601-707-7726 info@excelby5.com

By Leana Mitchell
Daily Journal Corinth Bureau

CORINTH – The Corinth-Alcorn County Excel By 5 program has reached 76 percent completion of certification requirements and is seeking volunteers to help achieve the certification goal by 2014.

“Our volunteers will help build partnerships and get the message out at events that ‘90 percent of the human brain develops between birth and age five,’” said Susan O’Connell, Excel By 5 certification manager.

 

Work in the program’s four focus areas of community involvement, family and parent support, early care and education and health has been ongoing with the help of many community organizations.

• Magnolia Regional Health Center: The Excel By 5 reading elves read stories to children at the hospital’s Winter Wonderland, this year planned for Dec. 14. The hospital also provides CPR training to the child care providers, and the health focus group, led by Penny McDonald of MRHC and organizes the annual Excel By 5 health fair at the Alcorn County Fair. The hospital also distributes about 50 newborn bags to parents of newborns each month.

• Alcorn County and Corinth school districts: Denise Webb-Harrell and Tanya Nelson are building relationships with child care providers through partner meetings. The districts also award necessary continuing education units to child care providers for training they receive.

• The Alliance: Andrea Rose and Gary Chandler have rallied support from the community business leaders and civic organizations.

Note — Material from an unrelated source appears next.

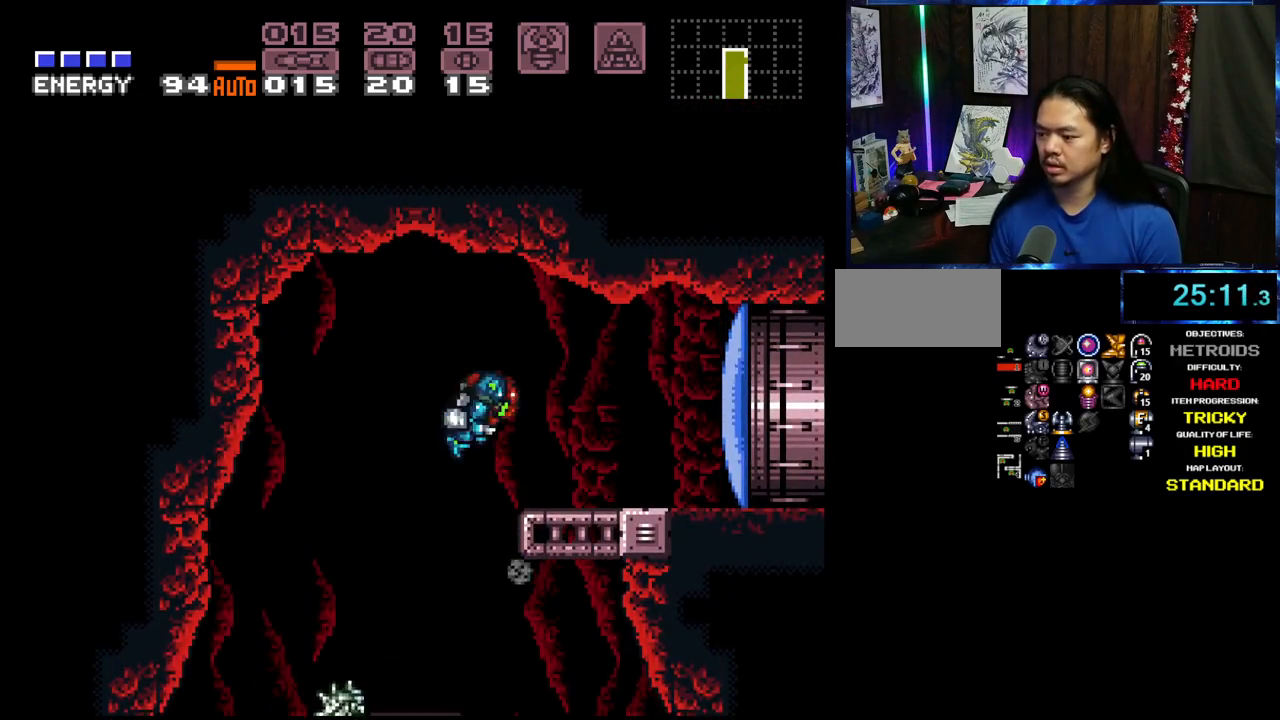
{"dt_ms": 500, "buttons": ["A", "DPAD_RIGHT"], "events": [[67, "A", "down"], [83, "X", "down"], [200, "X", "up"]]}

• Kiwanis: Donated money to buy items for newborn bags that include items central to the Excel By 5 philosophy that encourage parents to talk, touch, read and play with their child.

“These four points emphasize the simple ways families can jump-start brain development, even in infancy,” O’Connell said. “Research has shown that 90 percent of a baby’s brain is developed before they ever enter a kindergarten classroom.”

Many people in the community, beyond those specifically mentioned, have been very instrumental in the program’s progress thus far, O’Connell said, and others are needed to get the program to its goal.